CFA Franc: What Advantages and What Disadvantages?
Even though there are several advantages associated with the CFA franc, the first disadvantage alone will tip the balance: financial dependence. Because under no circumstances can we talk about the independence of a state without financial independence. The main advantages of the CFA franc can be summarized as follows:
1. Stability of value: The CFA franc, pegged to the euro at a fixed exchange rate, has a stable and predictable value, which is beneficial for companies and investors.
2. Reliability: Guaranteed by the French Treasury, the CFA franc is considered a reliable currency which makes it attractive for international transactions.

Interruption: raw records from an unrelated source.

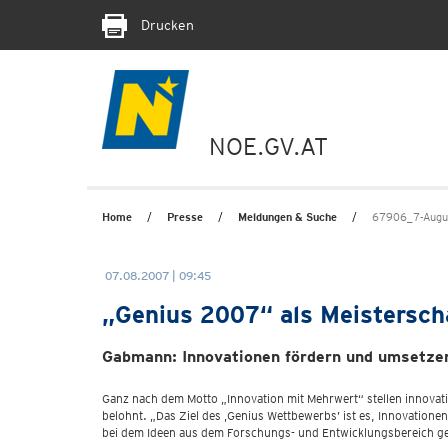
Drucken
NOE.GV.AT
Home
Presse
Meldungen & Suche
67906_7-Augus
07.08.2007 | 09:45
„Genius 2007“ als Meisterscha
Gabmann: Innovationen fördern und umsetze
Ganz nach dem Motto „Innovation mit Mehrwert“ stellen innovati
belohnt. „Das Ziel des ‚Genius Wettbewerbs’ ist es, Innovation
bei dem Ideen aus dem Forschungs- und Entwicklungsbereich g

3. Saving and investing: The CFA franc is a safe and stable way to save and invest, as it is not subject to currency volatility.

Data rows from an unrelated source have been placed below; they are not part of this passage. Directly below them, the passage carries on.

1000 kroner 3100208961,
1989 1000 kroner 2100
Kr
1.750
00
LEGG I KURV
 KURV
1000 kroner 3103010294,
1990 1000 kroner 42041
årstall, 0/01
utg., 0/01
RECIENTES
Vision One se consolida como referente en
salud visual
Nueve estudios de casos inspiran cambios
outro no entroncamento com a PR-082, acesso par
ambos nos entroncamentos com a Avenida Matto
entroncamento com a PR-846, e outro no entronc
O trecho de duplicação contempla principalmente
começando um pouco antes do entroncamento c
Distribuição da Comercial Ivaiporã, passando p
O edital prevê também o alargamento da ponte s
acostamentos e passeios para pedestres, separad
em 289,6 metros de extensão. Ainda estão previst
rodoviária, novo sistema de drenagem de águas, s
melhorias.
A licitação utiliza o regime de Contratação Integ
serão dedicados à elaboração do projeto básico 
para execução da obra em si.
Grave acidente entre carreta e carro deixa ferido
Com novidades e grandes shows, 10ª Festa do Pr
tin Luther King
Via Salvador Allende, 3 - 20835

However, there are a few disadvantages associated with the CFA franc. The biggest disadvantage is monetary dependency. Indeed, the CFA franc system lends itself to prosecuting neocolonialism, particularly because of its obligation to deposit 50% of reserves in the French Treasury. However, it can be explained by other disadvantages such as:
1. Low-interest rates: CFA franc interest rates are generally low, which can be a disadvantage for investors who want a high return on their investment;
2. Debt restructuring: Some CFA franc zone countries experienced debt problems and had to resort to debt restructuring programs, which had an impact on their economy and the value of the CFA franc;
3. Making exports more difficult: Because the CFA franc is pegged to the euro, it makes it a strong currency, thus making the economies of the region suffer from price competitiveness in exports. In other words, a strong currency acts as a tax on exports and a subsidy on imports, making it difficult to balance the trade balance;
4. Weakness of intra-community trade: Trade between regional economies is structurally low, ranging from 10% to 15% of regional GDP for IEMOA and 7% to 10% for CEMAC. This weakness of intra-Community trade is not surprising: as long as the regional economies have primary integration into international trade, they are more interchangeable than complimentary. A typical example is the export of processed products such as cotton and oil.

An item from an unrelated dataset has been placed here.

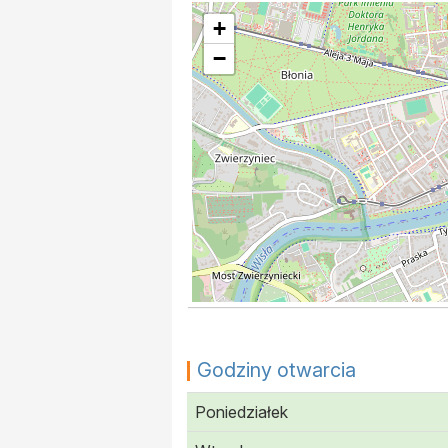
+
−
Godziny otwarcia
Poniedziałek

A Century of Independence: What to Do?
Today, the CFA franc, as it is pegged to the euro, is determined more by events within the eurozone than by the economic situation within the franc zone. The war in Ukraine, which dealt a historic blow to the euro, not only damaged Europe. The CFA region indirectly retaliated to this situation. Therefore, it is time for African leaders to take responsibility and address this serious issue of monetary management. This is inevitable in the ultra-modernized world, politically and financially economically. This is also a fundamental democratic issue: the managers of the UEMOA and CEMAC central banks must explain the fundamentals of monetary policy, as do the managers of all the other central banks in the world. The CFA franc must be cleared of all its woes and made clear to the entire public. Not for the benefit of the countries of the region, but for France, all the mechanisms put into action should be dismantled. If necessary, it should be completely replaced. However, this discussion must be set out not only in a popular and populist context but also in the context of financial and political economy. For although it symbolizes current neocolonialism and decades of plunder, there are useful arrangements within the CFA system. African states that suffer from this system of fairness are strongly recommended to take advantage of this advantage. In the words of a famous proverb: "The baby should not be thrown away with the bath water."